▶ [PROBLEM TO SOLVE]: Leave the pictures out and write out the rest of the listing word for word.

▶ [MATERIAL SUPPLIED]:
● ● ● ● ● ● ●

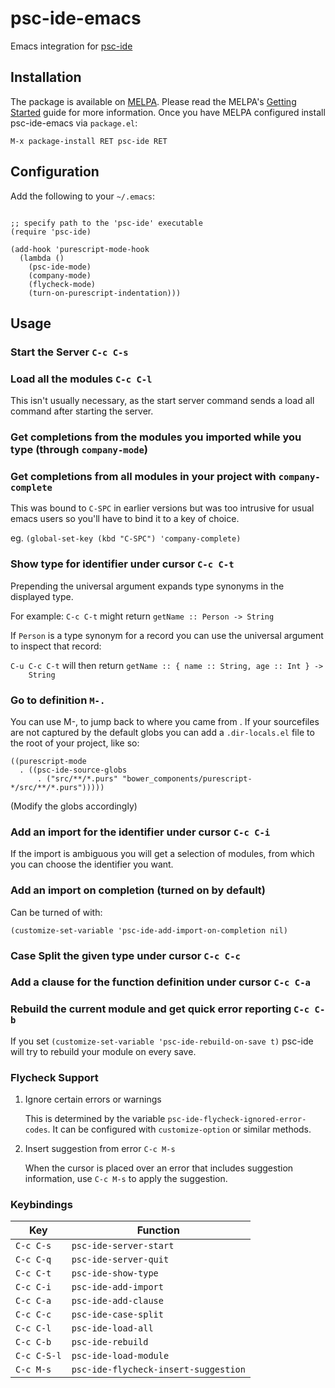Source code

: [[http://melpa.org/#/psc-ide][file:http://melpa.org/packages/psc-ide-badge.svg]]

* psc-ide-emacs

  Emacs integration for [[https://github.com/purescript/purescript/tree/master/psc-ide-server][psc-ide]]

** Installation

   The package is available on [[http://melpa.org/#/psc-ide][MELPA]]. Please read the MELPA's [[http://melpa.org/#/getting-started][Getting Started]] guide
   for more information. Once you have MELPA configured install psc-ide-emacs
   via =package.el=:

   #+BEGIN_SRC elisp
   M-x package-install RET psc-ide RET
   #+END_SRC

** Configuration

   Add the following to your =~/.emacs=:

   #+BEGIN_SRC elisp

   ;; specify path to the 'psc-ide' executable
   (require 'psc-ide)

   (add-hook 'purescript-mode-hook
     (lambda ()
       (psc-ide-mode)
       (company-mode)
       (flycheck-mode)
       (turn-on-purescript-indentation)))
   #+END_SRC

** Usage

*** Start the Server ~C-c C-s~
*** Load all the modules ~C-c C-l~
    This isn't usually necessary, as the start server command sends a load all
    command after starting the server.
*** Get completions from the modules you imported while you type (through ~company-mode~)
    [[http://i.imgur.com/8WnRh0s.gif]]

*** Get completions from all modules in your project with ~company-complete~
    This was bound to ~C-SPC~ in earlier versions but was too intrusive for
    usual emacs users so you'll have to bind it to a key of choice.

    eg. ~(global-set-key (kbd "C-SPC") 'company-complete)~

    [[http://i.imgur.com/LR69MdN.gif]]

*** Show type for identifier under cursor ~C-c C-t~
    [[http://i.imgur.com/A8cXe9t.gif]]

    Prepending the universal argument expands type synonyms in the displayed
    type.

    For example:
    ~C-c C-t~ might return ~getName :: Person -> String~

    If ~Person~ is a type synonym for a record you can use the universal
    argument to inspect that record:

    ~C-u C-c C-t~ will then return ~getName :: { name :: String, age :: Int } ->
    String~

*** Go to definition =M-.=
    You can use M-, to jump back to where you came from . If your sourcefiles
    are not captured by the default globs you can add a ~.dir-locals.el~ file to
    the root of your project, like so:

    #+BEGIN_SRC elisp
      ((purescript-mode
        . ((psc-ide-source-globs
            . ("src/**/*.purs" "bower_components/purescript-*/src/**/*.purs")))))
    #+END_SRC
    (Modify the globs accordingly)

*** Add an import for the identifier under cursor ~C-c C-i~

    If the import is ambiguous you will get a selection of modules, from which
    you can choose the identifier you want.

    [[http://i.imgur.com/VBXDvPg.gif]]

*** Add an import on completion (turned on by default)
    Can be turned of with:
    #+BEGIN_SRC elisp
    (customize-set-variable 'psc-ide-add-import-on-completion nil)
    #+END_SRC

    [[http://i.imgur.com/r6rl2lT.gif]]

*** Case Split the given type under cursor ~C-c C-c~
    [[http://i.imgur.com/hTnHxhK.gif]]
*** Add a clause for the function definition under cursor ~C-c C-a~
    [[http://i.imgur.com/VNeC3z8.gif]]

*** Rebuild the current module and get quick error reporting ~C-c C-b~
    If you set ~(customize-set-variable 'psc-ide-rebuild-on-save t)~ psc-ide will
    try to rebuild your module on every save.

    [[http://i.imgur.com/c0L6C4B.gif]]

*** Flycheck Support
**** Ignore certain errors or warnings
This is determined by the variable ~psc-ide-flycheck-ignored-error-codes~. It can be configured
with ~customize-option~ or similar methods.

**** Insert suggestion from error ~C-c M-s~
     When the cursor is placed over an error that includes suggestion information, use ~C-c M-s~ to
     apply the suggestion.

*** Keybindings

   | Key         | Function                             |
   |-------------+--------------------------------------|
   | ~C-c C-s~   | ~psc-ide-server-start~               |
   | ~C-c C-q~   | ~psc-ide-server-quit~                |
   | ~C-c C-t~   | ~psc-ide-show-type~                  |
   | ~C-c C-i~   | ~psc-ide-add-import~                 |
   | ~C-c C-a~   | ~psc-ide-add-clause~                 |
   | ~C-c C-c~   | ~psc-ide-case-split~                 |
   | ~C-c C-l~   | ~psc-ide-load-all~                   |
   | ~C-c C-b~   | ~psc-ide-rebuild~                    |
   | ~C-c C-S-l~ | ~psc-ide-load-module~                |
   | ~C-c M-s~   | ~psc-ide-flycheck-insert-suggestion~ |
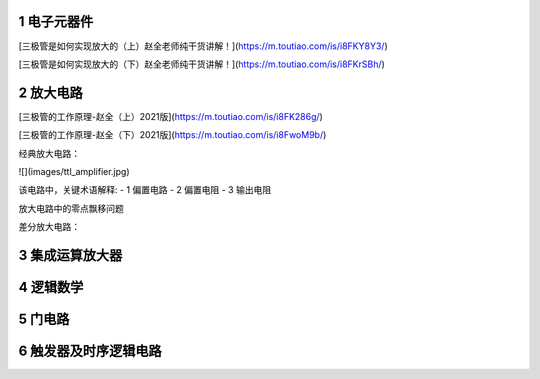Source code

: .. _electron_summary_index:

============
1 电子元器件
============

[三极管是如何实现放大的（上）赵全老师纯干货讲解！](https://m.toutiao.com/is/i8FKY8Y3/)

[三极管是如何实现放大的（下）赵全老师纯干货讲解！](https://m.toutiao.com/is/i8FKrSBh/)

==========
2 放大电路
==========
[三极管的工作原理-赵全（上）2021版](https://m.toutiao.com/is/i8FK286g/)

[三极管的工作原理-赵全（下）2021版](https://m.toutiao.com/is/i8FwoM9b/)

经典放大电路：

![](images/ttl_amplifier.jpg)

该电路中，关键术语解释:
- 1 偏置电路
- 2 偏置电阻
- 3 输出电阻

放大电路中的零点飘移问题

差分放大电路：

================
3 集成运算放大器
================


==========
4 逻辑数学
==========

=========
5 门电路
=========

======================
6 触发器及时序逻辑电路
======================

● ● ● ● ● ● ●

▶ [EXERCISE OUTPUT]:
Source code

: [[http://melpa.org/#/psc-ide][file:http://melpa.org/packages/psc-ide-badge.svg]]

* psc-ide-emacs

  Emacs integration for [[https://github.com/purescript/purescript/tree/master/psc-ide-server][psc-ide]]

** Installation

   The package is available on [[http://melpa.org/#/psc-ide][MELPA]]. Please read the MELPA's [[http://melpa.org/#/getting-started][Getting Started]] guide
   for more information. Once you have MELPA configured install psc-ide-emacs
   via =package.el=:

   #+BEGIN_SRC elisp
   M-x package-install RET psc-ide RET
   #+END_SRC

** Configuration

   Add the following to your =~/.emacs=:

   #+BEGIN_SRC elisp

   ;; specify path to the 'psc-ide' executable
   (require 'psc-ide)

   (add-hook 'purescript-mode-hook
     (lambda ()
       (psc-ide-mode)
       (company-mode)
       (flycheck-mode)
       (turn-on-purescript-indentation)))
   #+END_SRC

** Usage

*** Start the Server ~C-c C-s~
*** Load all the modules ~C-c C-l~
    This isn't usually necessary, as the start server command sends a load all
    command after starting the server.
*** Get completions from the modules you imported while you type (through ~company-mode~)
    [[http://i.imgur.com/8WnRh0s.gif]]

*** Get completions from all modules in your project with ~company-complete~
    This was bound to ~C-SPC~ in earlier versions but was too intrusive for
    usual emacs users so you'll have to bind it to a key of choice.

    eg. ~(global-set-key (kbd "C-SPC") 'company-complete)~

    [[http://i.imgur.com/LR69MdN.gif]]

*** Show type for identifier under cursor ~C-c C-t~
    [[http://i.imgur.com/A8cXe9t.gif]]

    Prepending the universal argument expands type synonyms in the displayed
    type.

    For example:
    ~C-c C-t~ might return ~getName :: Person -> String~

    If ~Person~ is a type synonym for a record you can use the universal
    argument to inspect that record:

    ~C-u C-c C-t~ will then return ~getName :: { name :: String, age :: Int } ->
    String~

*** Go to definition =M-.=
    You can use M-, to jump back to where you came from . If your sourcefiles
    are not captured by the default globs you can add a ~.dir-locals.el~ file to
    the root of your project, like so:

    #+BEGIN_SRC elisp
      ((purescript-mode
        . ((psc-ide-source-globs
            . ("src/**/*.purs" "bower_components/purescript-*/src/**/*.purs")))))
    #+END_SRC
    (Modify the globs accordingly)

*** Add an import for the identifier under cursor ~C-c C-i~

    If the import is ambiguous you will get a selection of modules, from which
    you can choose the identifier you want.

    [[http://i.imgur.com/VBXDvPg.gif]]

*** Add an import on completion (turned on by default)
    Can be turned of with:
    #+BEGIN_SRC elisp
    (customize-set-variable 'psc-ide-add-import-on-completion nil)
    #+END_SRC

    [[http://i.imgur.com/r6rl2lT.gif]]

*** Case Split the given type under cursor ~C-c C-c~
    [[http://i.imgur.com/hTnHxhK.gif]]
*** Add a clause for the function definition under cursor ~C-c C-a~
    [[http://i.imgur.com/VNeC3z8.gif]]

*** Rebuild the current module and get quick error reporting ~C-c C-b~
    If you set ~(customize-set-variable 'psc-ide-rebuild-on-save t)~ psc-ide will
    try to rebuild your module on every save.

    [[http://i.imgur.com/c0L6C4B.gif]]

*** Flycheck Support
**** Ignore certain errors or warnings
This is determined by the variable ~psc-ide-flycheck-ignored-error-codes~. It can be configured
with ~customize-option~ or similar methods.

**** Insert suggestion from error ~C-c M-s~
     When the cursor is placed over an error that includes suggestion information, use ~C-c M-s~ to
     apply the suggestion.

*** Keybindings

   | Key         | Function                             |
   |-------------+--------------------------------------|
   | ~C-c C-s~   | ~psc-ide-server-start~               |
   | ~C-c C-q~   | ~psc-ide-server-quit~                |
   | ~C-c C-t~   | ~psc-ide-show-type~                  |
   | ~C-c C-i~   | ~psc-ide-add-import~                 |
   | ~C-c C-a~   | ~psc-ide-add-clause~                 |
   | ~C-c C-c~   | ~psc-ide-case-split~                 |
   | ~C-c C-l~   | ~psc-ide-load-all~                   |
   | ~C-c C-b~   | ~psc-ide-rebuild~                    |
   | ~C-c C-S-l~ | ~psc-ide-load-module~                |
   | ~C-c M-s~   | ~psc-ide-flycheck-insert-suggestion~ |
Source code

: .. _electron_summary_index:

============
1 电子元器件
============

[三极管是如何实现放大的（上）赵全老师纯干货讲解！](https://m.toutiao.com/is/i8FKY8Y3/)

[三极管是如何实现放大的（下）赵全老师纯干货讲解！](https://m.toutiao.com/is/i8FKrSBh/)

==========
2 放大电路
==========
[三极管的工作原理-赵全（上）2021版](https://m.toutiao.com/is/i8FK286g/)

[三极管的工作原理-赵全（下）2021版](https://m.toutiao.com/is/i8FwoM9b/)

经典放大电路：

![](images/ttl_amplifier.jpg)

该电路中，关键术语解释:
- 1 偏置电路
- 2 偏置电阻
- 3 输出电阻

放大电路中的零点飘移问题

差分放大电路：

================
3 集成运算放大器
================


==========
4 逻辑数学
==========

=========
5 门电路
=========

======================
6 触发器及时序逻辑电路
======================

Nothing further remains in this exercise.